The misery around her filled her with horror; it was no use now pining for fine clothes, but there was one comfort left to her: her pen. She discovered then that in times of stress it could give her a great deal. She cared for her child and grew closer to it, and she wrote poetry.

It suddenly occurred to her that if she could publish this poetry, if people would buy it, this might be a source of income. It would not provide the means to live the grand life which she had once believed Mr Robinson would provide for her, but it would at least be dignified. She immediately built up a picture of the salon she would have. She would be the beautiful poetess. With this in mind she wrote feverishly and very soon she had enough poems to make a book. Now she needed a patron; she would not go to a man – she had had enough of men for a while – and she did not want it said that she was patronized for her beauty. She had heard of Georgina, Duchess of Devonshire, leader of fashion, lover of the arts.

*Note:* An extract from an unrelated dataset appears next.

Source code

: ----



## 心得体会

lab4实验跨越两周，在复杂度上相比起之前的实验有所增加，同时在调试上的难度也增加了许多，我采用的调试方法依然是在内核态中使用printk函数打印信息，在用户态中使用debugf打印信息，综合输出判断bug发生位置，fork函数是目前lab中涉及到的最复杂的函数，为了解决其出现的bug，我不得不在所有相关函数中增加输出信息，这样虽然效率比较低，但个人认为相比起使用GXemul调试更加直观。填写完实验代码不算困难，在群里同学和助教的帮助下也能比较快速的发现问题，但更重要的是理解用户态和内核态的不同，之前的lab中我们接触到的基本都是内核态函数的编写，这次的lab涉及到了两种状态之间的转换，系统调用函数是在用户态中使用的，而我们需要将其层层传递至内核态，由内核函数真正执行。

Was it possible to obtain an introduction?

This presented some difficulties, but not insuperable ones. There were some admirers from that fantastic year who would not be averse to helping her now that she had fallen on hard times. She saw the way out of her troubles. When the introduction was made the Duchess was not only impressed by the poems but by the beauty of the poetess, and when the noble lady heard that she was living with her husband in a debtors’ prison and had one young daughter she determined to help such a deserving young woman out of her predicament. So the Duchess not only found a publisher for the poems but brought about the release of the Robinsons.

Free! She remembered the first day when she came out of the prison to find her mother, who had managed to keep the home going, was waiting for her.

There was no need now to placate Mr Robinson and both women showed their contempt for him. He had her permission, his wife told him, to sleep with any servant girl he cared for; his visits to brothels were no concern of hers; all she asked was that he made no demands upon her, and that was something she would insist upon.

Mr Robinson replied that he was not at all sure of that; but he had to remember that his wife had brought about his release from prison and that she was not the pretty puppet he had imagined her to be.

She and her mother ignored him, although he inhabited the house. He had gone back to his clerking but it was not easy to live on his salary.

‘I want independence from him,’ said Mary to her mother. ‘I should like to walk out of this house and never have to see him again.’

That, Mrs Darby had to admit, would be a desirable state of affairs. But how could it be achieved?

‘I shall never make enough money from writing poetry,’ said Mary. ‘What a fool I was to reject the offer Mr Garrick made to me.’